WHAT TO WORK ON:
[1] Summarize the bird-attack article below in two sentences.
[2] Reproduce the bird-attack article below from "On Tuesday evening, around" to "on his nose.", substituting "bushes" for "trees".

[Opening DOCUMENT EXCERPT section]

Derek Neary
Northern News Services
NNSL (May 29/98) - Mike Bryant won't be telling too many tales of the one that got away.
Rather, he'll recount the time when he was the one that got away -- when a bird attacked him while he was trying to catch a fish.
On Tuesday evening, around 7:30 p.m., Bryant and a friend were casting their lines out at Big Hill Lake, a hour's hike off the Ingraham Trail south of Madeline Lake. Suddenly, a bird, likely an owl or a hawk, he says, swooped down on him.
"It came at me so fast. It made one pass over me and I ducked and hit the ground. Then I looked behind me and it whacked me right in the face," Bryant recalled. "It looks like I got in a big scrap. It was just the weirdest thing."
The bird, described as gray and white, weighting about seven kilograms and with a wingspan of more than a metre, made three passes before it relented.
In a daze, Bryant crawled into the cover of some nearby trees to escape. His injuries amounted to a black eye, a bruised lip, talon marks on his forehead and scratches on his nose.

[Closing DOCUMENT EXCERPT section]
[Opening RECORDS SHOWN section]

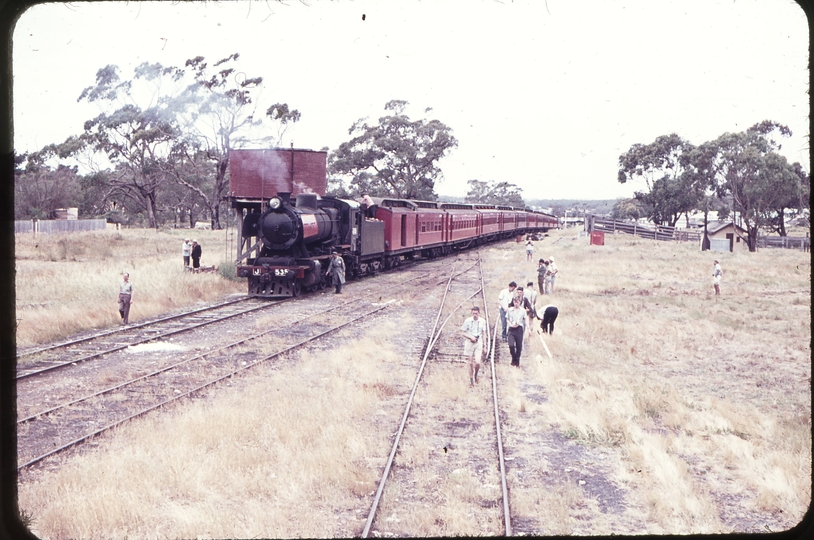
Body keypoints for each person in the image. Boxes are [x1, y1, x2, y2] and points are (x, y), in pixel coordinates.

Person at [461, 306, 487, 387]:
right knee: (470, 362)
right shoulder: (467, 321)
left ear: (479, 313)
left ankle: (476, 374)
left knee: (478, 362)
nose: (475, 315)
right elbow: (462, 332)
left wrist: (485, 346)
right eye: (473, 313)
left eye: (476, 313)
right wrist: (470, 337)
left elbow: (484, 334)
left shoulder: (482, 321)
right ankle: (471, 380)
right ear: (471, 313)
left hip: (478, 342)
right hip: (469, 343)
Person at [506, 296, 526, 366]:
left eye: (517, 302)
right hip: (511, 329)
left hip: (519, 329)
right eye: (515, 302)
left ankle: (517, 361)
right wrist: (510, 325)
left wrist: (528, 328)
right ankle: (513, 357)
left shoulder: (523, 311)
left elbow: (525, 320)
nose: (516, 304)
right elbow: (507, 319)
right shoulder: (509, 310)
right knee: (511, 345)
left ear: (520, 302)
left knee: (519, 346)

[Closing RECORDS SHOWN section]
[Opening RECORDS SHOWN section]

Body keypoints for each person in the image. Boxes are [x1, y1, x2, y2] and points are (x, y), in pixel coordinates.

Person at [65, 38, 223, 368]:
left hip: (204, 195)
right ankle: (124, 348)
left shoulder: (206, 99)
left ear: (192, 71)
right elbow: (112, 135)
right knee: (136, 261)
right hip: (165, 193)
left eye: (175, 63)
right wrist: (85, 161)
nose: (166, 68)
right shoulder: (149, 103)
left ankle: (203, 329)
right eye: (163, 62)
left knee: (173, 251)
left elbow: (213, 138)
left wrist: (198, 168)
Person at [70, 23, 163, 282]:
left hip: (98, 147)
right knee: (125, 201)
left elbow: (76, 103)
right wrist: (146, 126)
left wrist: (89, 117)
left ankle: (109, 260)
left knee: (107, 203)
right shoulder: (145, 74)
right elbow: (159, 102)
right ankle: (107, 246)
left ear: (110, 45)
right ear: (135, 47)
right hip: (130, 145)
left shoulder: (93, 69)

[Closing RECORDS SHOWN section]

ANSWER SECTION:
[1] While fishing with a friend at Big Hill Lake on Tuesday evening, Mike Bryant was attacked by a bird, likely an owl or a hawk, that swooped down and struck him in the face. The bird made three passes before it relented, and Bryant crawled into nearby trees to escape, suffering a black eye, a bruised lip, talon marks on his forehead and scratches on his nose.

[2]
On Tuesday evening, around 7:30 p.m., Bryant and a friend were casting their lines out at Big Hill Lake, a hour's hike off the Ingraham Trail south of Madeline Lake. Suddenly, a bird, likely an owl or a hawk, he says, swooped down on him.
"It came at me so fast. It made one pass over me and I ducked and hit the ground. Then I looked behind me and it whacked me right in the face," Bryant recalled. "It looks like I got in a big scrap. It was just the weirdest thing."
The bird, described as gray and white, weighting about seven kilograms and with a wingspan of more than a metre, made three passes before it relented.
In a daze, Bryant crawled into the cover of some nearby bushes to escape. His injuries amounted to a black eye, a bruised lip, talon marks on his forehead and scratches on his nose.